The profession is about to face some of the biggest challenges in its history. Let’s meet them head on, the way we always have.
Based on past statements from Republican officials on Capitol Hill, there is every reason to believe that an undivided Republican Congress will repeal the Dodd-Frank Act, and President Trump will unravel the DOL fiduciary rule. The odds are that all this will happen within the first couple of months of the new year.
However you feel about a Trump presidency, this will be a severe setback for the concept of professionalism in the financial planning world, and the strong fiduciary standard generally. I just wrote on the Financial Planning website that I would bet the independent BDs and wirehouses put a hold on their plans to qualify under the BIC exemption at around midnight last night.
And then you wonder: who will be the new SEC chairperson? It’s probably a safe guess that he or she will be open to the concept of “harmonization,” translated as: imposing sales regulation on professional planners who don’t take commissions, and making it more difficult for consumers to distinguish between those with a sales agenda and those who act in the best interests of their clients.
If there’s good news in all this, it’s that the longstanding battle between the emerging profession and the sales culture that would like to strangle it out was never going to be won through regulation. It was always a ground war, about taking market share one consumer at a time and making clear, sharp distinctions between who is and is not a professional. The marketplace will decide who wins and loses, and all the regulators can do is provide a wind at the back or a wind in the face.
As we face the wind in our faces, my plan is to simply work ten times harder, in my public writings, to draw VERY clear distinctions, and use the shift in the wind to the advantage of the profession. There will be interesting things to discuss. Will Merrill Lynch decide to reinstate commissions on IRA accounts? Did it initially remove commissions because it was good for consumers, and is now rescinding the decision? I hope to require the new DOL regime to explain to us why it was such a bad idea to require people holding themselves out as advisors to put the best interests of the consumer first.
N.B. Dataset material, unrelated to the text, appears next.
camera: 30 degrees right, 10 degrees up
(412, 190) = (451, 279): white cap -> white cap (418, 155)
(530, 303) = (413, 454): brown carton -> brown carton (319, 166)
I’m hoping my brethren in the press and people in the profession will seize this opportunity to publicize far and wide the duplicity of those sales organizations who appear to have rented our regulatory structure for the next four years.
In the meantime, let me suggest that you consider complying with the DOL Rule even after it’s repealed. By that, I mean: give every client a statement that promises that you’ll act as a fiduciary, which will draw a clear distinction between you and the organizations that are breathing a sigh of relief and dismantling their BICE efforts. Document why you think moving money out of a 401(k) into an IRA benefits the client—or doesn’t, which is why you’re leaving it where it is. Use the DOL standards to your advantage.
The profession has had the wind in its face before, and it has prevailed by taking full advantage of the fact that it has that nebulous thing called “right” on its side. The other side has money, which buys the direction of the regulatory winds, but in the marketplace, sitting on the same side of the table as the client will ultimately win the long ground game that we call “building a profession.” I, for one, plan to use any conflicted regulatory initiatives as extra motivation to win the war the way it was always intended to be won.